Task instructions =
Using the excerpt on contract damages below, say yes or no to each statement and quote the words of the excerpt that decide it: (a) Article 6 of the LSA limits Hughes' recovery to direct damages; (b) the excerpt agrees that Hughes may recover only its un-reimbursed costs; (c) the excerpt says the LSA changes the general measure of damages.

Excerpt provided =
▽
In this case, we have the added consideration of the contract’s provisions dealing with damages for breach. The government points to Article 6 of the LSA, which provides as follows:

6. Limitation of the United States Government and Customer Liability

[T]o the extent that a risk of Damage is not dealt with expressly in this Agreement, the United States Government’s liability to the Customer, and the Customer’s liability to the United States Government arising out of this Agreement, whether or not arising as a result of an alleged breach of this Agreement, shall be limited to direct damages only and shall not include any loss of revenue, profits or other indirect and consequential damages.

From this provision, the government argues that “Hughes may only recover its actual, un-reimbursed costs once and not any loss of revenue, profits, or other consequential damages.” Nothing in the LSA supports the addition of a limitation to “un-reimbursed costs.” Article 6 of the LSA limits Hughes’ recovery to direct damages. As explained above, Hughes’ direct damage is the difference between the cost of launching ten payloads under the LSA and the cost of the substitute performance.2 The general measure of damages, the difference between the contract cost and the cost of cover, is not altered by the LSA. The fact that Hughes may have been able to shift some of those costs by increasing the income side of its ledger sheet is not relevant.
△
Items from a dataset =
▽
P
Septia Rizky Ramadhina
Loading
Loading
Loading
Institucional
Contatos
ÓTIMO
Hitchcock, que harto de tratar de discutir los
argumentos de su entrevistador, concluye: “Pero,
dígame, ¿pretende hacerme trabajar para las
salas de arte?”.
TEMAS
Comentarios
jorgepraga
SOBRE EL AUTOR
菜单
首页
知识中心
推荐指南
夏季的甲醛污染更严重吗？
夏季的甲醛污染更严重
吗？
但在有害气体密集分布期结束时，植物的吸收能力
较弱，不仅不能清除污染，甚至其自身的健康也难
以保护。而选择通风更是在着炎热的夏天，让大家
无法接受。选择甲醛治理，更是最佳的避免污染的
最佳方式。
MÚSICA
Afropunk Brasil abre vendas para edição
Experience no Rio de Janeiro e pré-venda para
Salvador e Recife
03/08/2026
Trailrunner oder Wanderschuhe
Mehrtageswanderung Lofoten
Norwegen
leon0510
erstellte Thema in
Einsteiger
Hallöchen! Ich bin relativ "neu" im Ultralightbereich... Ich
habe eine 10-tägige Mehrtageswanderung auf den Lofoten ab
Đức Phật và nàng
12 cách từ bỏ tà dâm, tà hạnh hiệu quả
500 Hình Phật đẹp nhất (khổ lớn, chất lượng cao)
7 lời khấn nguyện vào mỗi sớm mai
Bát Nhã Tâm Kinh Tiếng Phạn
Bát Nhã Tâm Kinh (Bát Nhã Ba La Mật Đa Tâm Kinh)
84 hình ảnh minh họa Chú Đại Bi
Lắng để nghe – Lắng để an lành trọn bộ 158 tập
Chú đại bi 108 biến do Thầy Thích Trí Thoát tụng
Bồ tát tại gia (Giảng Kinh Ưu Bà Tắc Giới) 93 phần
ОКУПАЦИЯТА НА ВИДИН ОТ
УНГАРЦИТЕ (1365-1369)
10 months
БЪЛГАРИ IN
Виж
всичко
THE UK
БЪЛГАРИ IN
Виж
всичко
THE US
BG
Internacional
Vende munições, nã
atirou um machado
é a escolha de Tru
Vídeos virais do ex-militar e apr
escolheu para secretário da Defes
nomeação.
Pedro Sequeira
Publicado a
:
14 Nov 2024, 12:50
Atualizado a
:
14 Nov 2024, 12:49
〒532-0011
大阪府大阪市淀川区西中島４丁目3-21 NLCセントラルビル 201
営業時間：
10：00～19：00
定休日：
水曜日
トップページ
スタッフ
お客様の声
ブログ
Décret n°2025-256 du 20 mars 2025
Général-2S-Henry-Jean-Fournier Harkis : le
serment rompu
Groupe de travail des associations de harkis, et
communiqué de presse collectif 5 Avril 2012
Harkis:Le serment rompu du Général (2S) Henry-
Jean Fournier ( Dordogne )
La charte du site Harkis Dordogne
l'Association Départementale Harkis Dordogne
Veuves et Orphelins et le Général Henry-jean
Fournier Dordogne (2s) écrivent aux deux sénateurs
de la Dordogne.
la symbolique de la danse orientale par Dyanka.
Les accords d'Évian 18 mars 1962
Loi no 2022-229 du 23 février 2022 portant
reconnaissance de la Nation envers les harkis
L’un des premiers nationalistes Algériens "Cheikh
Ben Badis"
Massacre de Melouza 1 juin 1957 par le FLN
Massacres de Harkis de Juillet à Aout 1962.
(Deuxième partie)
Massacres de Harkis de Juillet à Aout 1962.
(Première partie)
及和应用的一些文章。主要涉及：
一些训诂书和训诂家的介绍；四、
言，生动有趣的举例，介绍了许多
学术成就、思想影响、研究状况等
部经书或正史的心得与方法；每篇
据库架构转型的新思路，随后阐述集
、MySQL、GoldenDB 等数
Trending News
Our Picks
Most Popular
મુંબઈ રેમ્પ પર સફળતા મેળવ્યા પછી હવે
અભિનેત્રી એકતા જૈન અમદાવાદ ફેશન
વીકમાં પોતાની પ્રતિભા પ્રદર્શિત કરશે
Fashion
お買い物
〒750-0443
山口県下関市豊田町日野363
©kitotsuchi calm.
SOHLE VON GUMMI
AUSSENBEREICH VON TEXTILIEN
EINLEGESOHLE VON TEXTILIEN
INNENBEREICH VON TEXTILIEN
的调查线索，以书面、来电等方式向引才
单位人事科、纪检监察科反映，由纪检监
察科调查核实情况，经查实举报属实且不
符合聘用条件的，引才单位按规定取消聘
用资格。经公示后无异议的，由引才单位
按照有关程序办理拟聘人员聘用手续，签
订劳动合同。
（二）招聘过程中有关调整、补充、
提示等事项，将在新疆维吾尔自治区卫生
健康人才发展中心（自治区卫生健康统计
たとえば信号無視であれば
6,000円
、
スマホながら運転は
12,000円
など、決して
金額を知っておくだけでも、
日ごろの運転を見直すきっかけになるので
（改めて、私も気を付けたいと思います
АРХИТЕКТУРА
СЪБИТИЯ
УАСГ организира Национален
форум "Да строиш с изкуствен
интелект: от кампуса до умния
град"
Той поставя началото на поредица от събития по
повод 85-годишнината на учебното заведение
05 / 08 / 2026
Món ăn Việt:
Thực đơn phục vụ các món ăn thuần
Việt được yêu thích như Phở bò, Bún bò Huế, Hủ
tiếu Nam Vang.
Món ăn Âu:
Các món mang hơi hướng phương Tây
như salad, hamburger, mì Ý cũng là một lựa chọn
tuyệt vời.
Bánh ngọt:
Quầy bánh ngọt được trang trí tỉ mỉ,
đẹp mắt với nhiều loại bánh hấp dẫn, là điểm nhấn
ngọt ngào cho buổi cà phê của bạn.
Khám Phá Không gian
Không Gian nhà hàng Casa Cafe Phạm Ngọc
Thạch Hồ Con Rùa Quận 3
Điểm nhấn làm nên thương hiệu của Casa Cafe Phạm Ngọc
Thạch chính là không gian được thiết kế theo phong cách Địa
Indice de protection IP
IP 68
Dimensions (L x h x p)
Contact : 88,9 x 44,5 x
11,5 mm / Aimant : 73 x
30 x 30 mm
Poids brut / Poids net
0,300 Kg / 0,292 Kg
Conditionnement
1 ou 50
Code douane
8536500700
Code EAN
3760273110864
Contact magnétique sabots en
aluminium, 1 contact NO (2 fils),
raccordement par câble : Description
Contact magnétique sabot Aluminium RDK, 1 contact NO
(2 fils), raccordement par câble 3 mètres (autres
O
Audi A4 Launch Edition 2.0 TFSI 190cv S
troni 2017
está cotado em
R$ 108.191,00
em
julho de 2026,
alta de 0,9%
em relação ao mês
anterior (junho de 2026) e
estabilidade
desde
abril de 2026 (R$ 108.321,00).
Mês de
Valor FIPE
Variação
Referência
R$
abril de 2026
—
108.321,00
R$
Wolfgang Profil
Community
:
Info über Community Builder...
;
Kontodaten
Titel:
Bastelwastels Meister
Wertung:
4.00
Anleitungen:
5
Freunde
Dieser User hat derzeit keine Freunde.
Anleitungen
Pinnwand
△
The completed task =
(a) Yes: "Article 6 of the LSA limits Hughes’ recovery to direct damages."
(b) No: 'Nothing in the LSA supports the addition of a limitation to “un-reimbursed costs.”'
(c) No: "The general measure of damages, the difference between the contract cost and the cost of cover, is not altered by the LSA."